Material for this exercise Block Start

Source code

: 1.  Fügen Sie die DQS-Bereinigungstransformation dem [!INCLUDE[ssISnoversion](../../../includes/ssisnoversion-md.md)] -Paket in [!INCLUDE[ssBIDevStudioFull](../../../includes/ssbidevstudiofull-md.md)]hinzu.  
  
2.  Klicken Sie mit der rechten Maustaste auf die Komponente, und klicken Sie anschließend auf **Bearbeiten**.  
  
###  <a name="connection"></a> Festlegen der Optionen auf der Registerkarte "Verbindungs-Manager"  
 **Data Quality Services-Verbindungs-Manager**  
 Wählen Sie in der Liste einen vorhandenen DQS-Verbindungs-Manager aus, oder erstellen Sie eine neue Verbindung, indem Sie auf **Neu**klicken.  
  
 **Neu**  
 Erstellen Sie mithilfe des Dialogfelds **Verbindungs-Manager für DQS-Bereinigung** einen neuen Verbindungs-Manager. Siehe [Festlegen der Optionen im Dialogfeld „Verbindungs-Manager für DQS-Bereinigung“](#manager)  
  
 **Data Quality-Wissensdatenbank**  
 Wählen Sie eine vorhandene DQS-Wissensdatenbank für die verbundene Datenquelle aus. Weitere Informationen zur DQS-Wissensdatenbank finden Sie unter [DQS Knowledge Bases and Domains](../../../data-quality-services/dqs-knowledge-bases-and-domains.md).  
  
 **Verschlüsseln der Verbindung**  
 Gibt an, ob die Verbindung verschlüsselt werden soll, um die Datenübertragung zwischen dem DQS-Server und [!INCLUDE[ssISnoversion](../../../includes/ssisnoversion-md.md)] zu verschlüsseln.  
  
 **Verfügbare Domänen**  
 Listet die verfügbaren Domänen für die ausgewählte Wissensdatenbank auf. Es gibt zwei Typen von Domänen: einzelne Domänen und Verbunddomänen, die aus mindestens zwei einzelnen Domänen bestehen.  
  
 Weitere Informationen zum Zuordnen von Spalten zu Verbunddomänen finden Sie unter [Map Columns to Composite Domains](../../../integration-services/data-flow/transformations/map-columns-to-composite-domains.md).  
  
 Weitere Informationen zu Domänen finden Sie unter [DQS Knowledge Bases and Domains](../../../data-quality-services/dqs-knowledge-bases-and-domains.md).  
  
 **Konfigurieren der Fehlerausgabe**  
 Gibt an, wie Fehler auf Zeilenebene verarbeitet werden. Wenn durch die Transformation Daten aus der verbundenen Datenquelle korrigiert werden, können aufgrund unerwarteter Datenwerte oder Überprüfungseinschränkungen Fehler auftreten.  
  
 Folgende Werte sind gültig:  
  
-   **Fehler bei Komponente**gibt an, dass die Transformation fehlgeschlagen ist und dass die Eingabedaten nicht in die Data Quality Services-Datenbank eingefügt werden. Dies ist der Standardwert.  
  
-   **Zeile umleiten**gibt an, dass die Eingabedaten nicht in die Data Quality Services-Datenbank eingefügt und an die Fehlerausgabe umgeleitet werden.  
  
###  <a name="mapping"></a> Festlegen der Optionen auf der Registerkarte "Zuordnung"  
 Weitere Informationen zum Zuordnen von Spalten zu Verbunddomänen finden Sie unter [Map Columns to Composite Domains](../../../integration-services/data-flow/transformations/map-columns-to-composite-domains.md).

Material for this exercise Block End
Material for this exercise Block Start

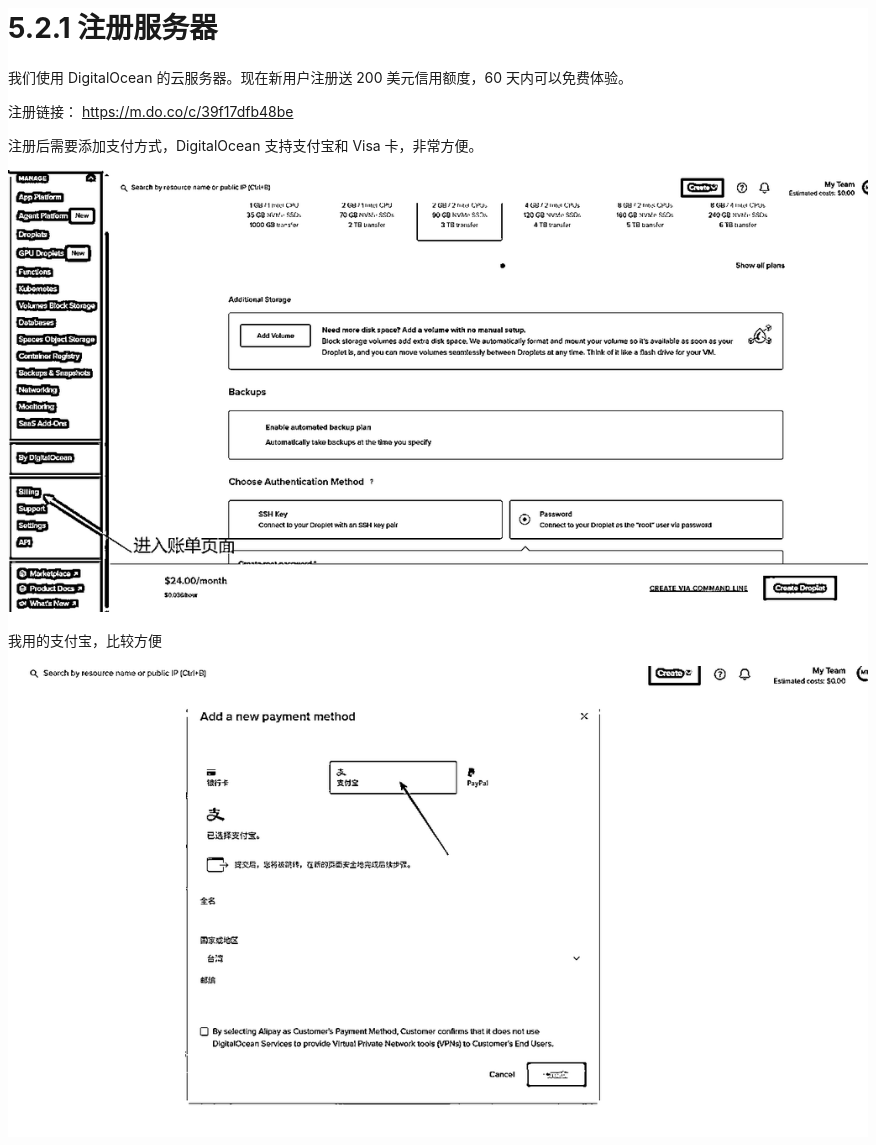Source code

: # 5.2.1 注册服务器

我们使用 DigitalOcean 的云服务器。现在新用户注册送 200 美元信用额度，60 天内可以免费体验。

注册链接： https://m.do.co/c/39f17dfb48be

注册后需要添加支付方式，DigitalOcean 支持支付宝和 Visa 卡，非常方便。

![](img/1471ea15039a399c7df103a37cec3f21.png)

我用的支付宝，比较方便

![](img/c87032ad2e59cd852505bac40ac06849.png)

Material for this exercise Block End

_Goal of the exercise_: Check each line of the entries for the string "Fehlerausgabe". Copy the lines that have it.

_Answer section_:
 **Konfigurieren der Fehlerausgabe**  
-   **Zeile umleiten**gibt an, dass die Eingabedaten nicht in die Data Quality Services-Datenbank eingefügt und an die Fehlerausgabe umgeleitet werden.  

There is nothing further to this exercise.